■ Record extracts
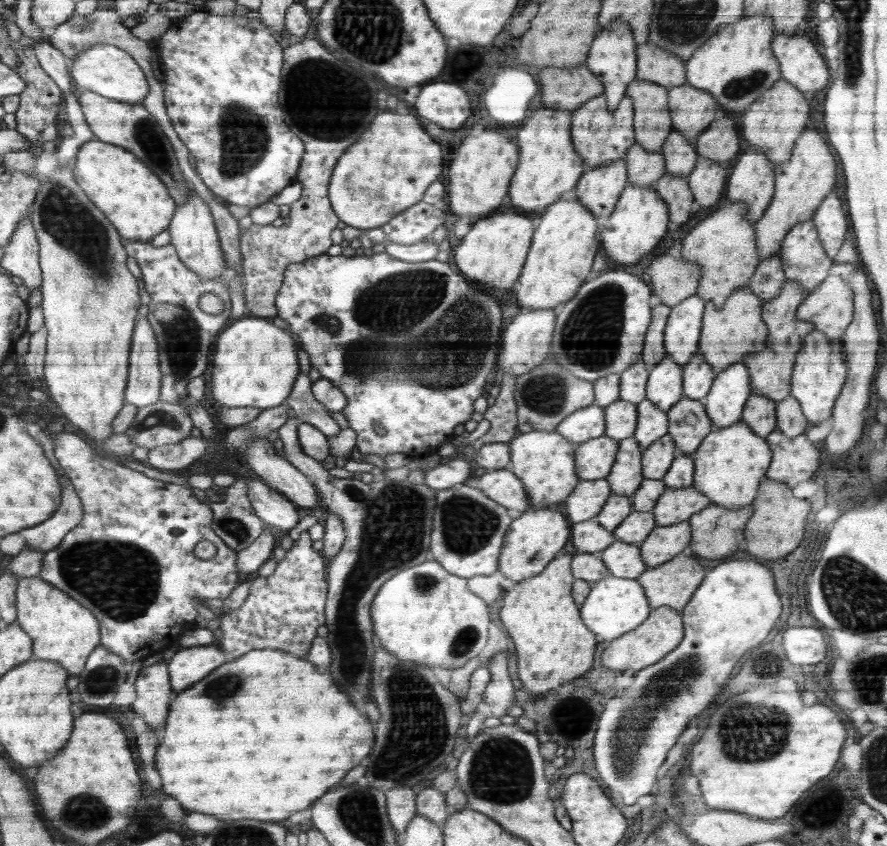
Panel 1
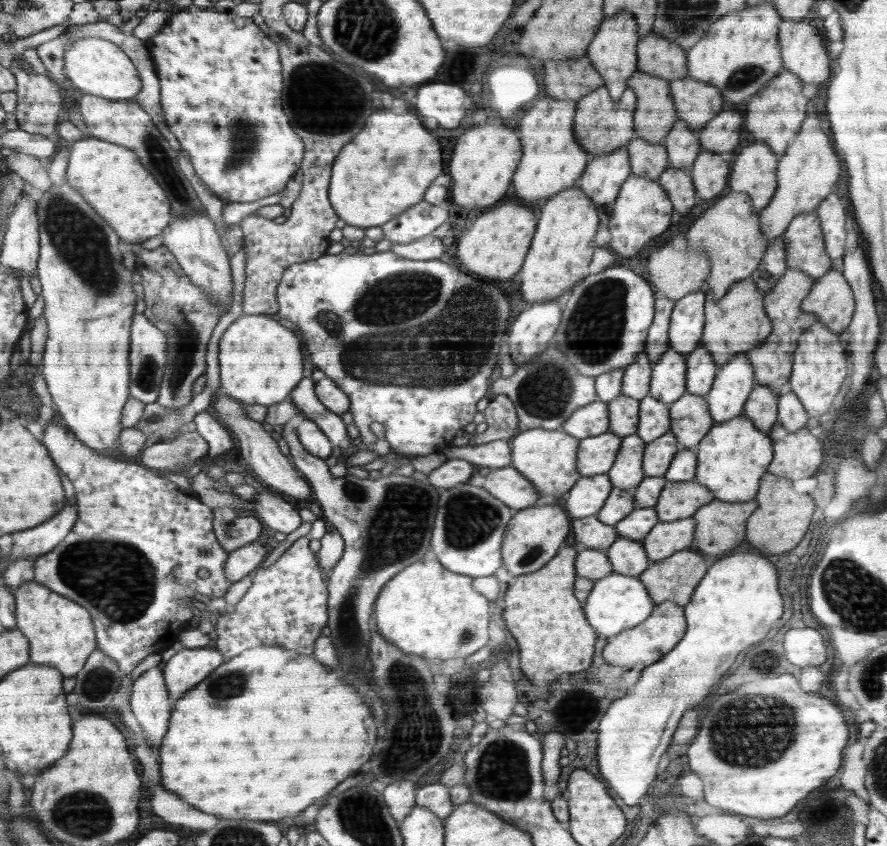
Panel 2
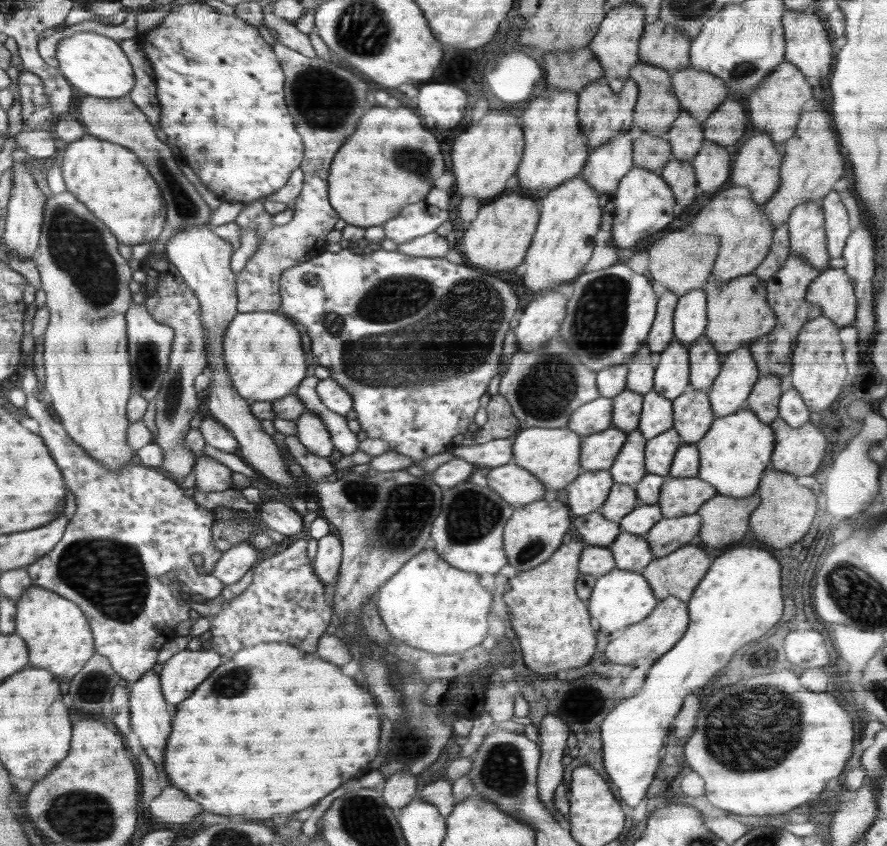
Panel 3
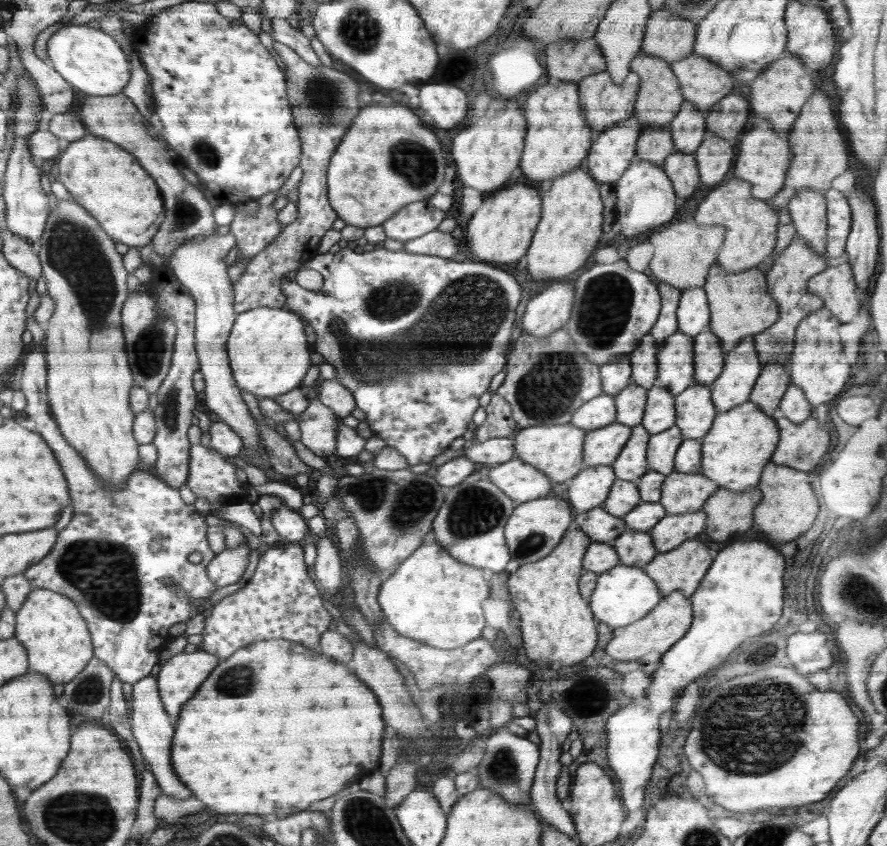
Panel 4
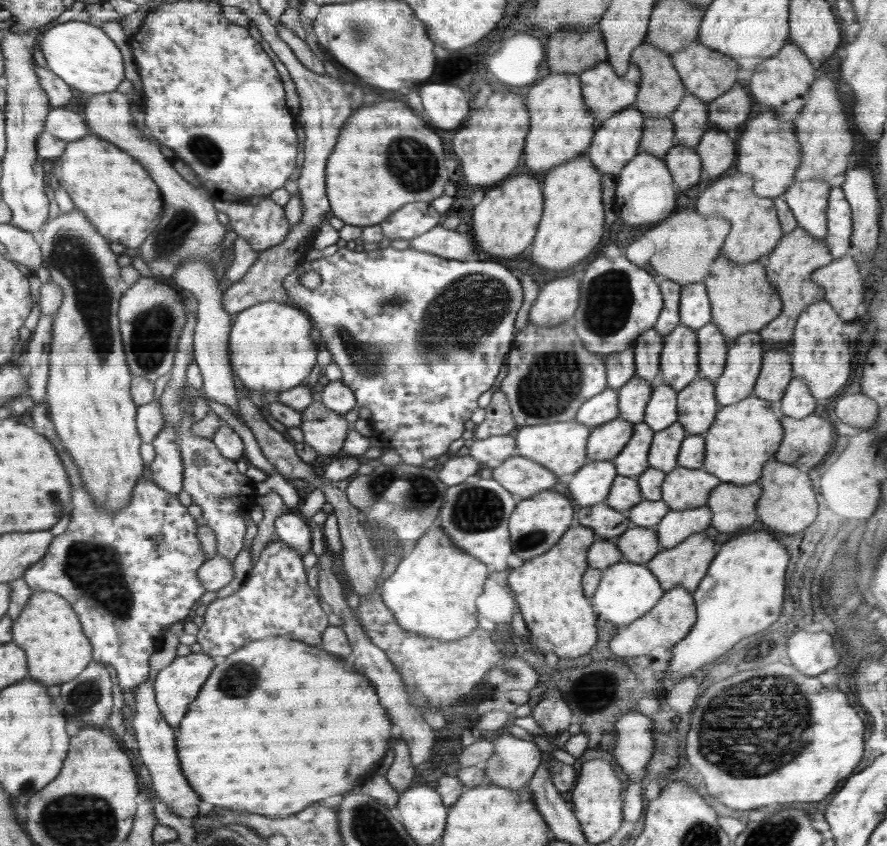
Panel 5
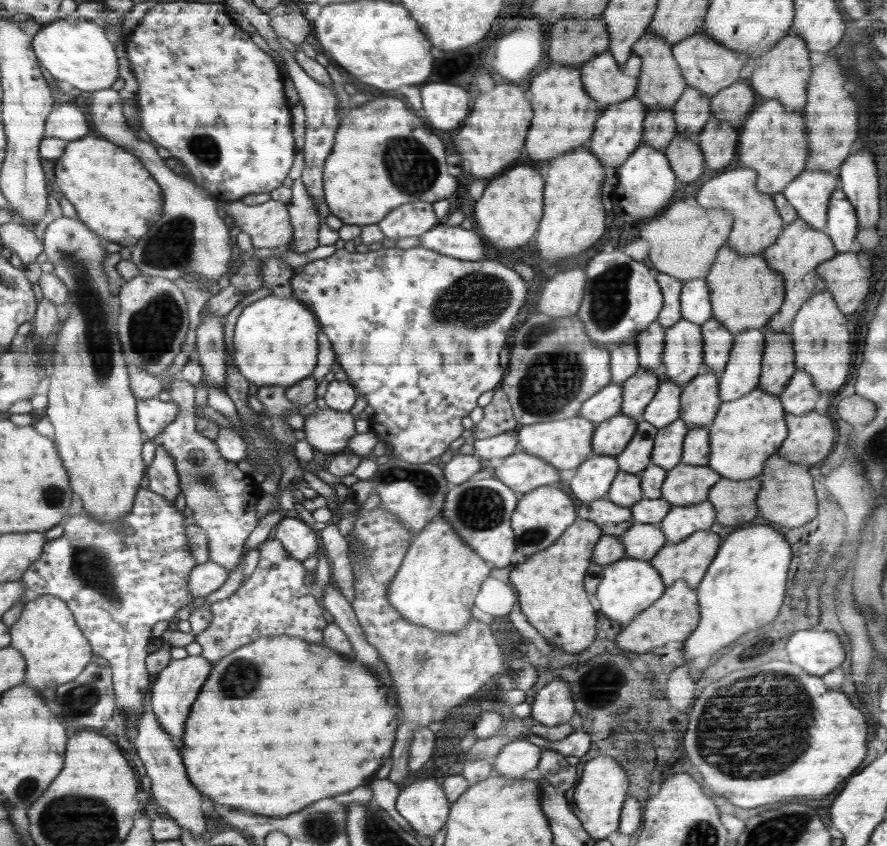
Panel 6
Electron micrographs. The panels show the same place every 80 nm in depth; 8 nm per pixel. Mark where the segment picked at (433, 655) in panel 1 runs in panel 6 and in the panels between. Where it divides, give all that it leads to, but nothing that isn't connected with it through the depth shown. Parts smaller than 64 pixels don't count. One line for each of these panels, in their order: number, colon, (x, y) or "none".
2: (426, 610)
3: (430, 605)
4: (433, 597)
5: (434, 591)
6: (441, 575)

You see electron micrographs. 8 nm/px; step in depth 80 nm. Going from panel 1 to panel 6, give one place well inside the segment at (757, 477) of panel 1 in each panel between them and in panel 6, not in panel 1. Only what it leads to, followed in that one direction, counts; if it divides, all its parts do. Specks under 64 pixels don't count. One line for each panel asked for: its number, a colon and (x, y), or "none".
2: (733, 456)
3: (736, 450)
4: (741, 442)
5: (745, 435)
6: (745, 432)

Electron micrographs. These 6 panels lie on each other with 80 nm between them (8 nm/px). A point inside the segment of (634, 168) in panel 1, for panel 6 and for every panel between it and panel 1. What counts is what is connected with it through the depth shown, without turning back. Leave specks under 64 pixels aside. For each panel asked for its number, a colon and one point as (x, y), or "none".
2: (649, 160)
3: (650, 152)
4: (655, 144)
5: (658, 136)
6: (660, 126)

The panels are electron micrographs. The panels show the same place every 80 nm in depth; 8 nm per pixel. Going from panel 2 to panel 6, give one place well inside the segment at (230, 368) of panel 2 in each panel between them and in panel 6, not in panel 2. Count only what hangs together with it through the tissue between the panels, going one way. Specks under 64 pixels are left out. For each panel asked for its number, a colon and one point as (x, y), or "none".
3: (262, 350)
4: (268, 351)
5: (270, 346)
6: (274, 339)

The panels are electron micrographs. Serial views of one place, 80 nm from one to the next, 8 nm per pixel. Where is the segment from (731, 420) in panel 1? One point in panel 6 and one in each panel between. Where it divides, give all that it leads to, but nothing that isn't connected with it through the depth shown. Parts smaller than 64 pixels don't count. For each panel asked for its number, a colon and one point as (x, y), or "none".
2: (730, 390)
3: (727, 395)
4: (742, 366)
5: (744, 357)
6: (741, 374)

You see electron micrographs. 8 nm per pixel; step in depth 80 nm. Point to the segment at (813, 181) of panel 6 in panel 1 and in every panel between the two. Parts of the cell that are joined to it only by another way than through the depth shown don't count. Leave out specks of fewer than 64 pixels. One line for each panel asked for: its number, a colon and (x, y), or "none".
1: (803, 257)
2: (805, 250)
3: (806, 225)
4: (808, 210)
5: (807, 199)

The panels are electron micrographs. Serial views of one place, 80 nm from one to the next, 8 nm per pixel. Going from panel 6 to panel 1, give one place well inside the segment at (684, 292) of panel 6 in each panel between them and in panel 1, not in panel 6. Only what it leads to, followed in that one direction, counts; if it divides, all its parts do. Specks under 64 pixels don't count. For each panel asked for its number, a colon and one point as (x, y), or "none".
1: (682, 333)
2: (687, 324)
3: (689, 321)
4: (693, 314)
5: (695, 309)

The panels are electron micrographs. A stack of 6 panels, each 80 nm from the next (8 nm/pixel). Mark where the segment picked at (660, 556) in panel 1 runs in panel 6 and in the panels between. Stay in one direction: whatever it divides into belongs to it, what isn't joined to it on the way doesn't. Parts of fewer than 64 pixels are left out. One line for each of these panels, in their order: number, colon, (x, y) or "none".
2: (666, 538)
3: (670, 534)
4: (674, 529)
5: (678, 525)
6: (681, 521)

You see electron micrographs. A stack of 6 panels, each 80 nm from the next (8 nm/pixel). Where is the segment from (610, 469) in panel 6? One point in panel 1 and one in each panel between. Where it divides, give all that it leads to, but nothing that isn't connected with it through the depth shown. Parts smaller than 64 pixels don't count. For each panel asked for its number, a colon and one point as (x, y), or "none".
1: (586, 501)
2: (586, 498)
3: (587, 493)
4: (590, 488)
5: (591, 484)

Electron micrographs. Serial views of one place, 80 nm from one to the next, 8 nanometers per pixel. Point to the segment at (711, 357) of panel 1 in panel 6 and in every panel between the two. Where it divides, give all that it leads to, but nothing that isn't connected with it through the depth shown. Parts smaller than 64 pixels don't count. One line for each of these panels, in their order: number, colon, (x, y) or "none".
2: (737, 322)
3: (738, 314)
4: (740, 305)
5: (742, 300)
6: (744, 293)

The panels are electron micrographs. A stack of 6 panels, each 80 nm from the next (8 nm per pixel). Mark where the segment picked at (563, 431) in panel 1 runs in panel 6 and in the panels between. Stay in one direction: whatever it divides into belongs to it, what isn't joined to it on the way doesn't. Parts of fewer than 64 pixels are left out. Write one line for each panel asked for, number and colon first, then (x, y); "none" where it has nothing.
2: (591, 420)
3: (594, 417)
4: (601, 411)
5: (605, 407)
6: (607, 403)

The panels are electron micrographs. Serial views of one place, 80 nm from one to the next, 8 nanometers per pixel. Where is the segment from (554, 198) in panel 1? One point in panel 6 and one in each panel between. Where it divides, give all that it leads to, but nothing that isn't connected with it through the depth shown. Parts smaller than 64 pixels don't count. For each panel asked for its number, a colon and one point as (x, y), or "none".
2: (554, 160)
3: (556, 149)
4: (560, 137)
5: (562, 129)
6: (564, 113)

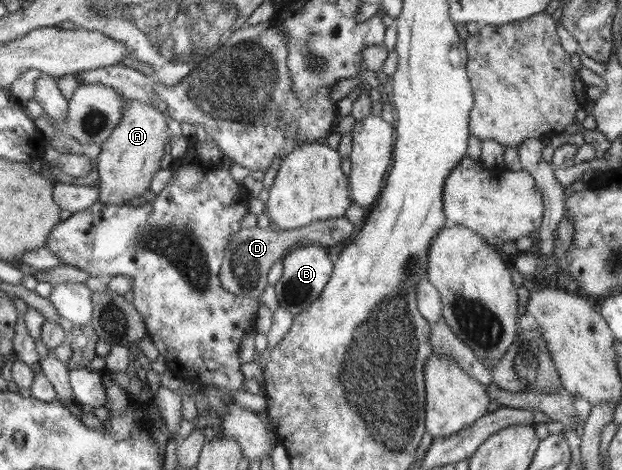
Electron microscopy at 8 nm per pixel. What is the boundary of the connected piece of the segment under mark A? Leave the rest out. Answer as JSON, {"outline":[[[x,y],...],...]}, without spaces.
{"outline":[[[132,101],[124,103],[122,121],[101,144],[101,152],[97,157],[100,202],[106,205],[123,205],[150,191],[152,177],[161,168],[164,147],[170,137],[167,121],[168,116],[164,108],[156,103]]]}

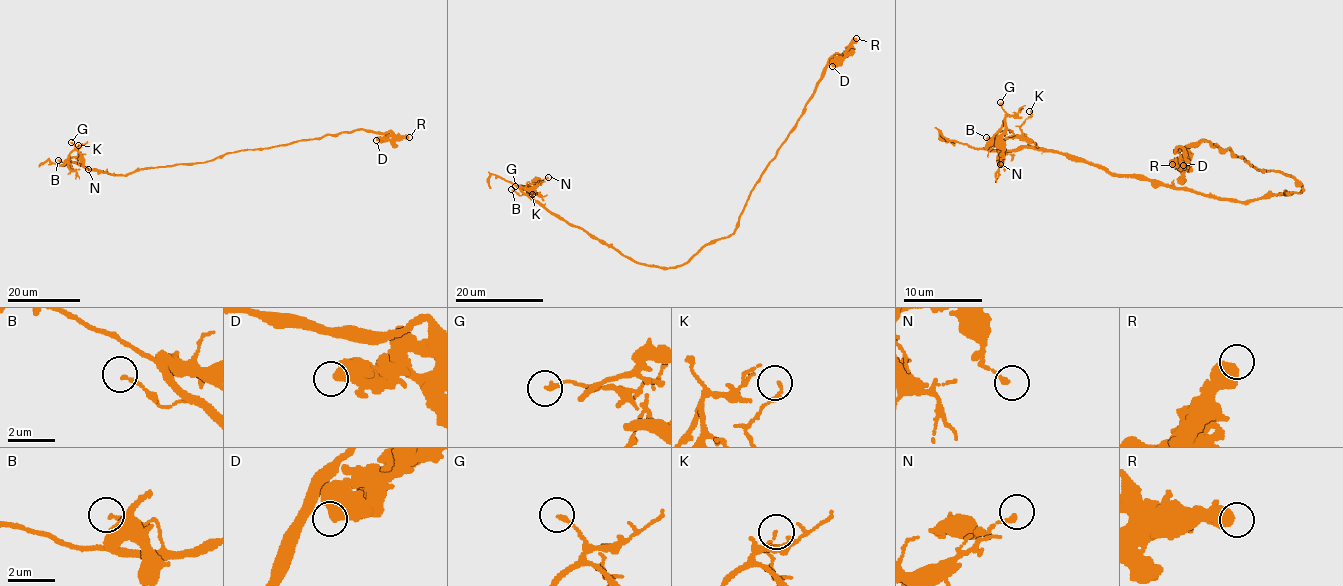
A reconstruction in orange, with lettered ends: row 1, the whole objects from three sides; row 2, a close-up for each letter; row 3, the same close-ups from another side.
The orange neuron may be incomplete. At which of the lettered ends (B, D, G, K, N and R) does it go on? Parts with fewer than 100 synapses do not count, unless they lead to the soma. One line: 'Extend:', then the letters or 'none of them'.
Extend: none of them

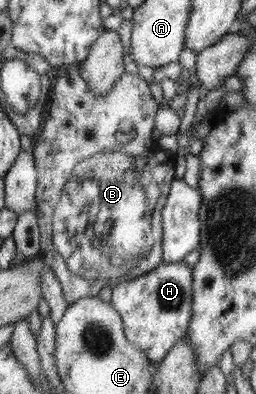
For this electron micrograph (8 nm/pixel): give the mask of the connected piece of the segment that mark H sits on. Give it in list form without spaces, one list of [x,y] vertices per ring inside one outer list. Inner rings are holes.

■ Exercise objective
In the records above, find the line with "Electron microscopy at". Print exactly from there through the line with "A reconstruction in", minus the pictures.

■ Exercise output
Electron microscopy at 8 nm per pixel. What is the boundary of the connected piece of the segment under mark A? Leave the rest out. Answer as JSON, {"outline":[[[x,y],...],...]}, without spaces.
{"outline":[[[132,101],[124,103],[122,121],[101,144],[101,152],[97,157],[100,202],[106,205],[123,205],[150,191],[152,177],[161,168],[164,147],[170,137],[167,121],[168,116],[164,108],[156,103]]]}

A reconstruction in orange, with lettered ends: row 1, the whole objects from three sides; row 2, a close-up for each letter; row 3, the same close-ups from another side.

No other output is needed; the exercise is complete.